Would you copy exactly the lines in the data below from the one that has "Action 0, (0,0,2): 46.87 -> 33" through the one that has "200: 74.4 -> 65.1", dropping any pictures?

▸ **RECORDS FOR THIS EXERCISE**
####################
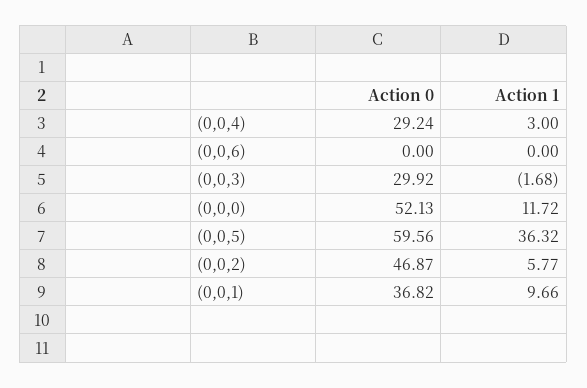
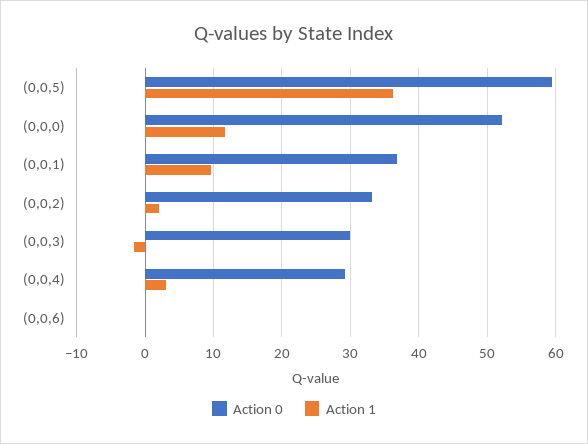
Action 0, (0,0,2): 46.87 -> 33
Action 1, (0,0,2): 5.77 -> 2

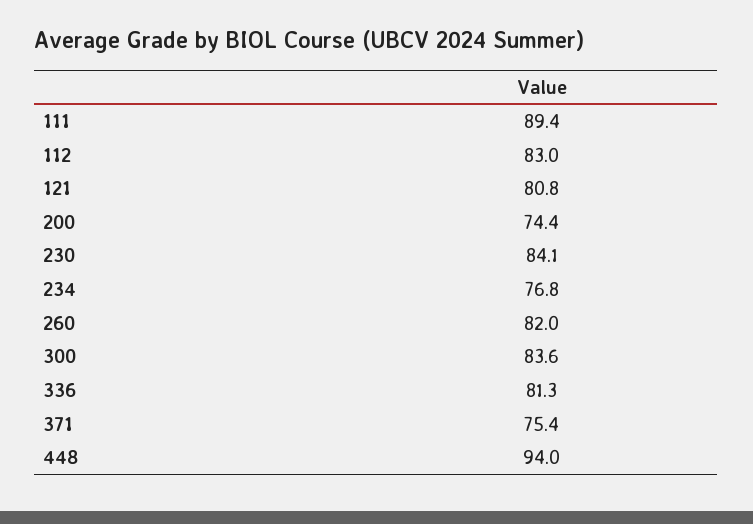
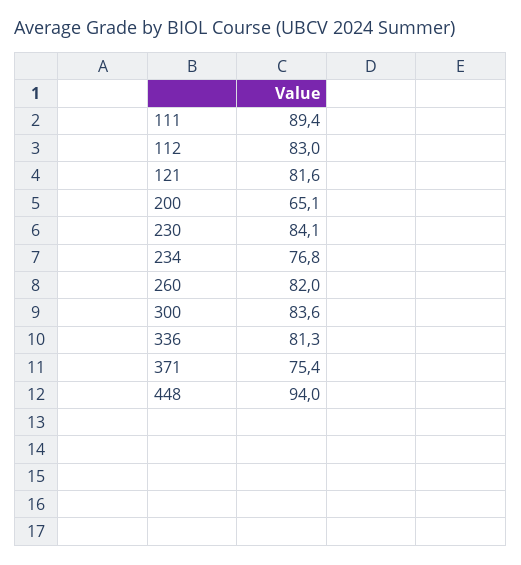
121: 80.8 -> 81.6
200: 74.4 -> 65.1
####################
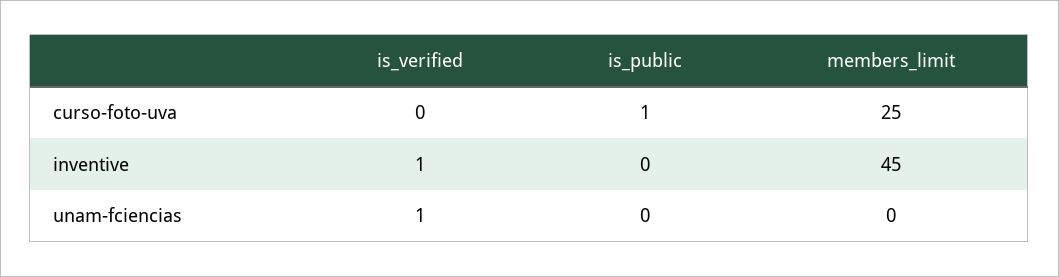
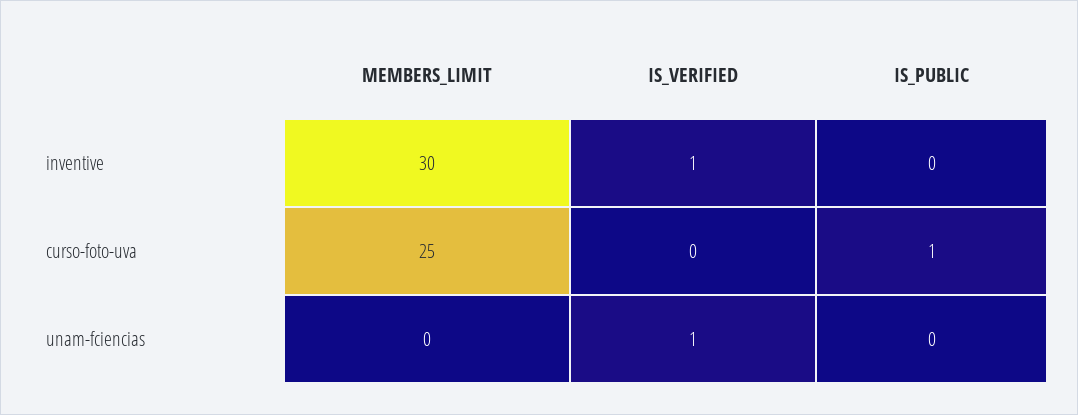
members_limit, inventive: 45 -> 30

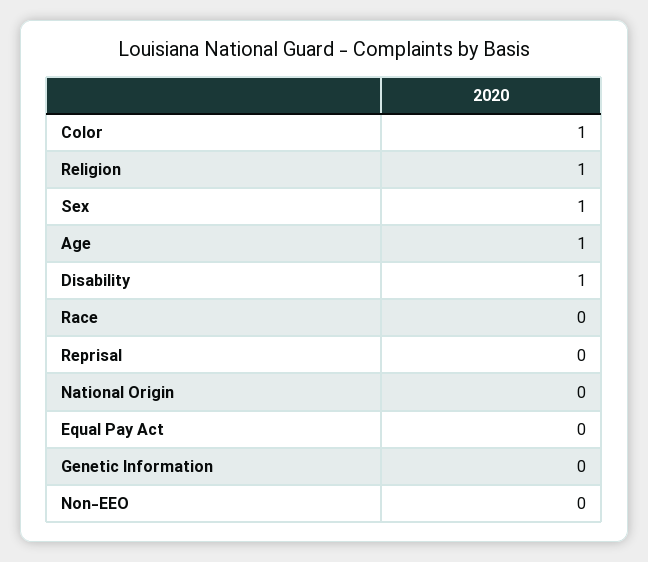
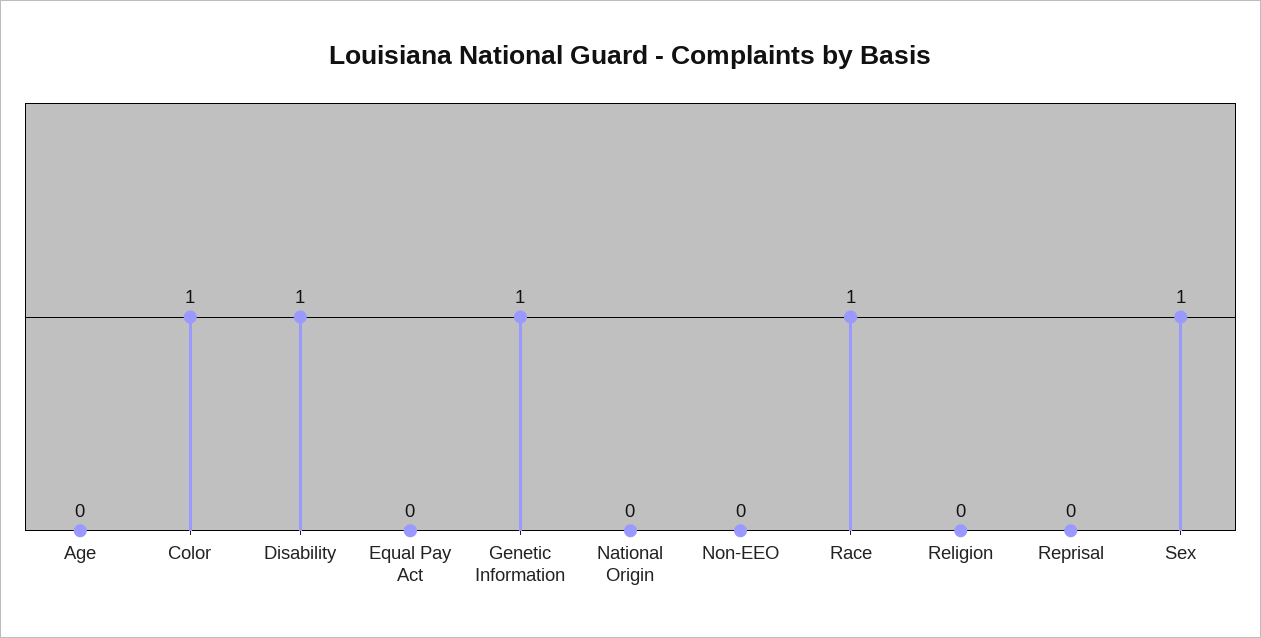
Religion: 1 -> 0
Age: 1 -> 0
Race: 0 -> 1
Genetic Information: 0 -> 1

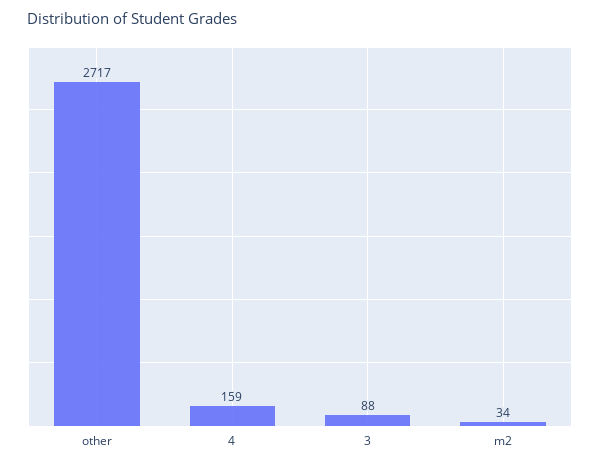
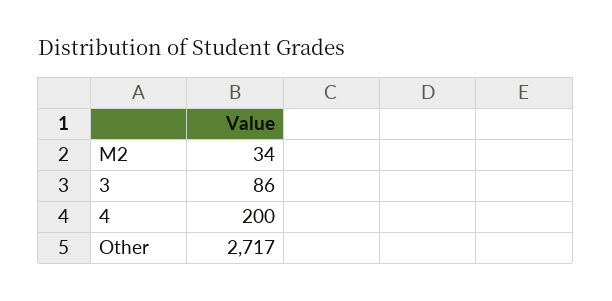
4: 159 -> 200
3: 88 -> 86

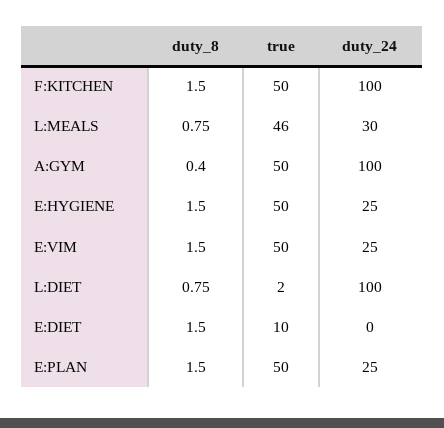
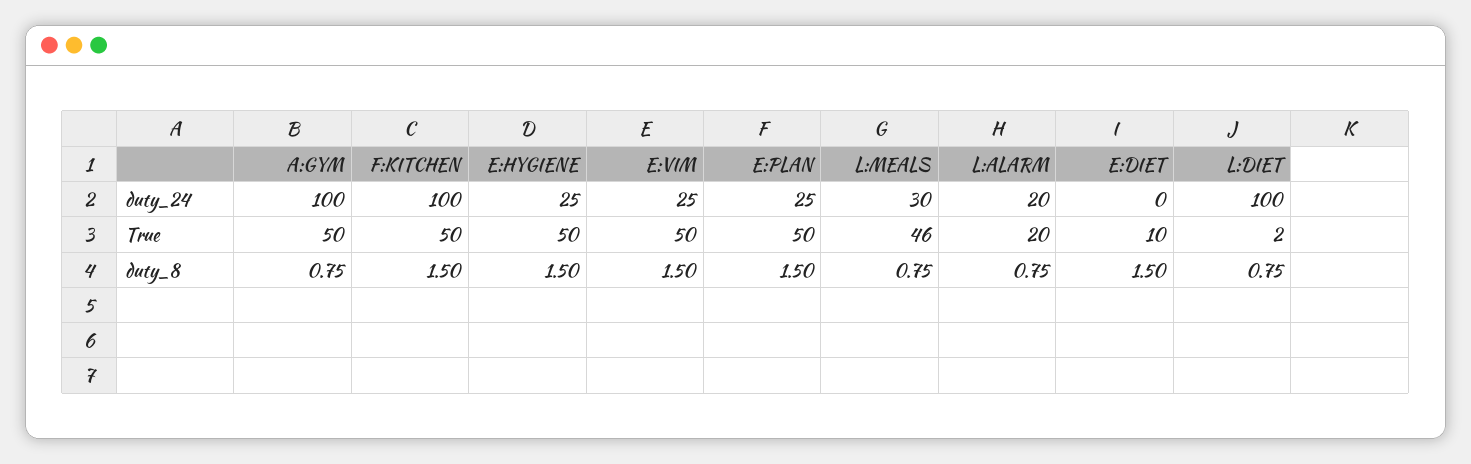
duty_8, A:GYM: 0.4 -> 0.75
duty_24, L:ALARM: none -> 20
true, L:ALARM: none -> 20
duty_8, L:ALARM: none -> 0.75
####################
▸ **ANSWER**
Action 0, (0,0,2): 46.87 -> 33
Action 1, (0,0,2): 5.77 -> 2

121: 80.8 -> 81.6
200: 74.4 -> 65.1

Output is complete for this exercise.